Acresce que os raios UV (ultra-violeta) têm um efeito cumulativo no nosso organismo - ou seja, os escaldões que apanhámos de forma inconsciente na nossa adolescência não desapareceram do noss corpo. A Associação Portuguesa de Cancro Cutâneo alerta que cerca de 80% da dose de radiação tolerada pela pele é atingida aos 18 anos... No fundo, somos como uma bateria solar – vamos acumulando energia, mas a capacidade de regeneração da pele não é ilimitada. Existem dois tipos de raios ultra-violeta: os UVA e os UVB. Os raios UVA são mais intensos antes das 10h e depois das 16h, e penetram profundamente na epiderme. Esta radiação provoca o envelhecimento da pele, rugas, perda de elasticidade e manchas - e melanoma, o tipo de cancro que atinge a camada mais profunda da pele. A radiação UVB é predominante das 10h às 16h, e é mais intensa no verão. Atinge a pele mais à superfície, causando queimadura e vermelhidão. É responsável pelas lesões pré-cancro e por cancro de pele que não sejam melanomas (carcinomas, nomeadamente).

Em Portugal, a taxa de cancro de pele era de 246 por cada 100.000 habitantes em 2014. Por isso mesmo, o médico dermatologista António Picoto aconselha a que, "uma vez por mês, as pessoas façam um auto-exame. Pesquisem se apareceram sinais novos ou se houve alterações nos antigos. Os riscos são maiores para pessoas de fototipo baixo, ou seja, pessoas de pele muito branca que nunca bronzeiam, ou bronzeiam pouco, com cabelos loiros ou ruivos, com história de cancro de pele nelas ou na família, ou que tenham feito transplantes de órgãos". Vá de férias, mas com consciência. O sol pode ser seu amigo.

Com a chegada do sol, as praias enchem-se - mas não se esqueça: o chapéu de sol não basta para se proteger. Evite o horário das 12h às 16h, e não saia de casa sem protector solar (renovado várias vezes ao dia).

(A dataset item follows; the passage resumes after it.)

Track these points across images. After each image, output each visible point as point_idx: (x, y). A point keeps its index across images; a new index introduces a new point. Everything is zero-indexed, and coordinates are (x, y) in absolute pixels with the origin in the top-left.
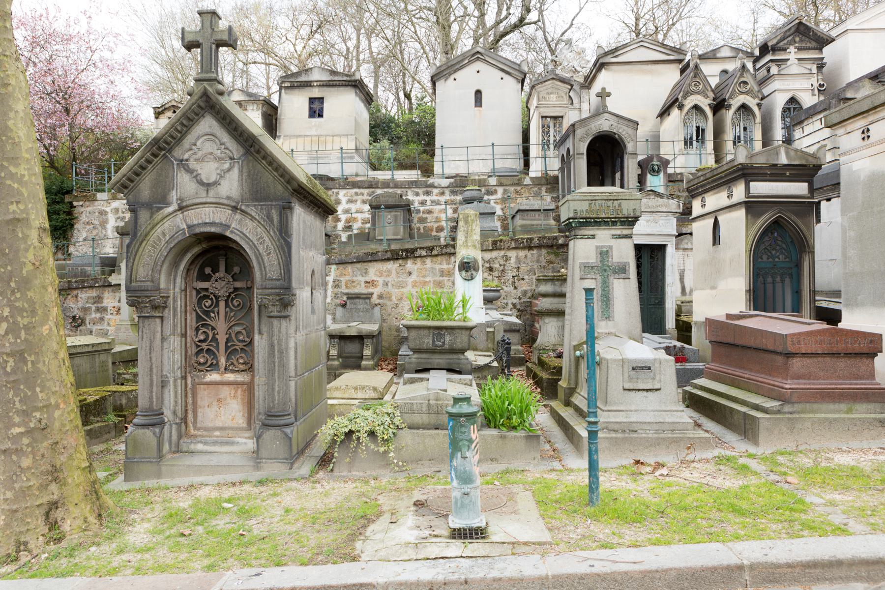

Com a chegada do sol, as praias enchem-se - mas não se esqueça: o chapéu de sol não basta para se proteger. Evite o horário das 12h às 16h, e não saia de casa sem protector solar (renovado várias vezes ao dia).

Dez conselhos úteis para aproveitar o sol

  • Apanhe sol de forma progressiva, iniciando com poucas horas de exposição solar

  • Evite o "horário vermelho": das 12h às 16h, não se exponha ao sol

  • Antes de sair de casa, todos os dias do ano, aplique protector solar – e repita de duas em duas horas.

  • Não apanhe escaldões. A pele tem "memória", e vai acumulando os estragos que vamos fazendo. A nossa capacidade de reparação do ADN não é ilimitada.

  • Não faça solário - a Austrália e o Brasil já proibirem os solários, que consideraram potencialmente cancerígenos para o olho e a pele.

  • Beba água - é importante manter-se hidratado.

  • Uma vez por mês, faça um auto-exame. Vigie sinais novos, ou eventuais alterações nos antigos. Todos os anos, há rastreios gratuitos.

  • Se faz jogging habitualmente, caminhadas ou jardinagem, use um chapéu e camisola de mangas compridas. Prefira os horários antes das 10h, ou depois das 20h.

  • Nunca adormeça ao sol

  • Uma T-shirt molhada pode não proteger do sol. Proteja as crianças com uma camisola escura e um chapéu.

  • Se o seu fototipo é baixo (pele muito branca, cabelo loiro ou ruivo, olhos claros), deve ter cuidados redobrados.